The _ = """ assignment is unnecessary, I guess it's just a habit I can't explain.
But the # noqa is necessary to pacify linters like flake8.
Without it:
(juriscraper) jhawk@lrr juriscraper % flake8 juriscraper/pacer/docket_report.py > /tmp/d1
# (manual edit to remote "noqa" from line 1671)
(juriscraper) jhawk@lrr juriscraper % flake8 juriscraper/pacer/docket_report.py > /tmp/d2
(juriscraper) jhawk@lrr juriscraper % diff -u /tmp/d[12]
--- /tmp/d1 2026-01-28 22:22:39.156195760 -0500
+++ /tmp/d2 2026-01-28 22:22:54.287570031 -0500
@@ -14,3 +14,12 @@
juriscraper/pacer/docket_report.py:1359:80: E501 line too long (80 > 79 characters)
juriscraper/pacer/docket_report.py:1390:80: E501 line too long (90 > 79 characters)
juriscraper/pacer/docket_report.py:1391:80: E501 line too long (87 > 79 characters)
+juriscraper/pacer/docket_report.py:1650:80: E501 line too long (147 > 79 characters)
+juriscraper/pacer/docket_report.py:1656:80: E501 line too long (148 > 79 characters)
+juriscraper/pacer/docket_report.py:1660:80: E501 line too long (276 > 79 characters)
+juriscraper/pacer/docket_report.py:1664:80: E501 line too long (544 > 79 characters)
+juriscraper/pacer/docket_report.py:1666:1: W191 indentation contains tabs
+juriscraper/pacer/docket_report.py:1666:1: E101 indentation contains mixed spaces and tabs
+juriscraper/pacer/docket_report.py:1667:1: W191 indentation contains tabs
+juriscraper/pacer/docket_report.py:1667:1: E101 indentation contains mixed spaces and tabs
+juriscraper/pacer/docket_report.py:1669:80: E501 line too long (118 > 79 characters)
I realize you're now using "Ruff" (which confusingly doesn't seem to do proper linting in my dev environment and I'm not sure why), but I would like my code to pass flake8.
(Although the spaces/tabs probably should be fixed)
There was a problem hiding this comment.
Cool.
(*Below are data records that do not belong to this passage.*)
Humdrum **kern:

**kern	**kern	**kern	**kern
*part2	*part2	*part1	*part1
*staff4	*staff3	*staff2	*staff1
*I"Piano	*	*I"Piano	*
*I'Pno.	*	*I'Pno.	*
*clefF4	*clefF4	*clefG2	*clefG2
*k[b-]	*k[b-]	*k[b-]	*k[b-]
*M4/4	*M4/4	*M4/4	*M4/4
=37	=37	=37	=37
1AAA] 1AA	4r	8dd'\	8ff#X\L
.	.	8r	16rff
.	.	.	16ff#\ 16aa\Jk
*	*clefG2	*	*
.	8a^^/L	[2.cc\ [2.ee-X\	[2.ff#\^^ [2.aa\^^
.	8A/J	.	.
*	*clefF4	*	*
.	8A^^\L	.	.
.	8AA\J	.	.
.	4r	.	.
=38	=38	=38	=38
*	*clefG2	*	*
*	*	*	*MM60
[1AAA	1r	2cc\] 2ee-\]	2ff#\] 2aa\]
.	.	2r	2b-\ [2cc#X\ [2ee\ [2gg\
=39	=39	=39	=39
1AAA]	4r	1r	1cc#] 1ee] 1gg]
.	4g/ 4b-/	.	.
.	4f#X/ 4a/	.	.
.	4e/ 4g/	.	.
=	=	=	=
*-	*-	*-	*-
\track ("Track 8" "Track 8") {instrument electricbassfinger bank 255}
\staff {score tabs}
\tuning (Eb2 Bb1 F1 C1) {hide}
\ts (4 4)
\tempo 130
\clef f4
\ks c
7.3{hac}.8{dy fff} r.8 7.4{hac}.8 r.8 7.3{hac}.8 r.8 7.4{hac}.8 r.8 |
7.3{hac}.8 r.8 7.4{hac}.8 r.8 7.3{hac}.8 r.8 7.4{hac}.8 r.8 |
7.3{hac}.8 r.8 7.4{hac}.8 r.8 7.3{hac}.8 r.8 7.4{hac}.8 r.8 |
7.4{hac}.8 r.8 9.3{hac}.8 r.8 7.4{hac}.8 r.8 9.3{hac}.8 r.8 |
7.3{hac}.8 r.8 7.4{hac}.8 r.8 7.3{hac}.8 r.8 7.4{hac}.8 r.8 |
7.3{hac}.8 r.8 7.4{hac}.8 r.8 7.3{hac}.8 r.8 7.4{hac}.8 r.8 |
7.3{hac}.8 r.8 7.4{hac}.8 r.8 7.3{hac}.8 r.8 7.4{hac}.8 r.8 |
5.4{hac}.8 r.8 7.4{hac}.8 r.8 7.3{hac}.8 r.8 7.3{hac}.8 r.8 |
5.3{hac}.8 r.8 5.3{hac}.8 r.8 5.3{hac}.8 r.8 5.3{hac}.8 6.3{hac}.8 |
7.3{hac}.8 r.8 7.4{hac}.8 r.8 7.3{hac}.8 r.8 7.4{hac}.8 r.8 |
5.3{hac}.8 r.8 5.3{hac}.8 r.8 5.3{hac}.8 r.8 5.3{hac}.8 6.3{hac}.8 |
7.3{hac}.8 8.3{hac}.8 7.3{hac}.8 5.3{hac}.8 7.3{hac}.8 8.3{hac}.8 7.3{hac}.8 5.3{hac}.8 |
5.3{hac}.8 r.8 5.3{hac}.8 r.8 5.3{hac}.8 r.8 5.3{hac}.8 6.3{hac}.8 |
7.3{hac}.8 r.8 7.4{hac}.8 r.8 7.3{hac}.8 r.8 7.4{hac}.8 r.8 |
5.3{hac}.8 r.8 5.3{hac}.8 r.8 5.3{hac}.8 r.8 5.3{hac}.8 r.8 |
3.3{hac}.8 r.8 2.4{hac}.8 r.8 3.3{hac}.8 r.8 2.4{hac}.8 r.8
Let's just drop the _ = """ business, please.


When a docket report is run with the Notices of Electronic Filing checkbox enabled, silver ball links appear in the document number field of the docket report, which breaks our parser.
This checkbox is only available to filing users and non-filing (non-PACER) users in some districts, and it's not usually the default, but it apparently is in D.Minn. Hence my docket reports were not appearing in RECAP.
Fix the parser by ignoring "view" if it appears as text in the document number field; properly raise a ValueError if there is a problemetic document number rather than silently throwing away the docket entry; document some of the fragility problems with the parser (that can lead to things like
['pacer_doc_id': 'Dis0layReceipt.pl']; clarify some pretty confusing code. Improve docstrings.Add a test.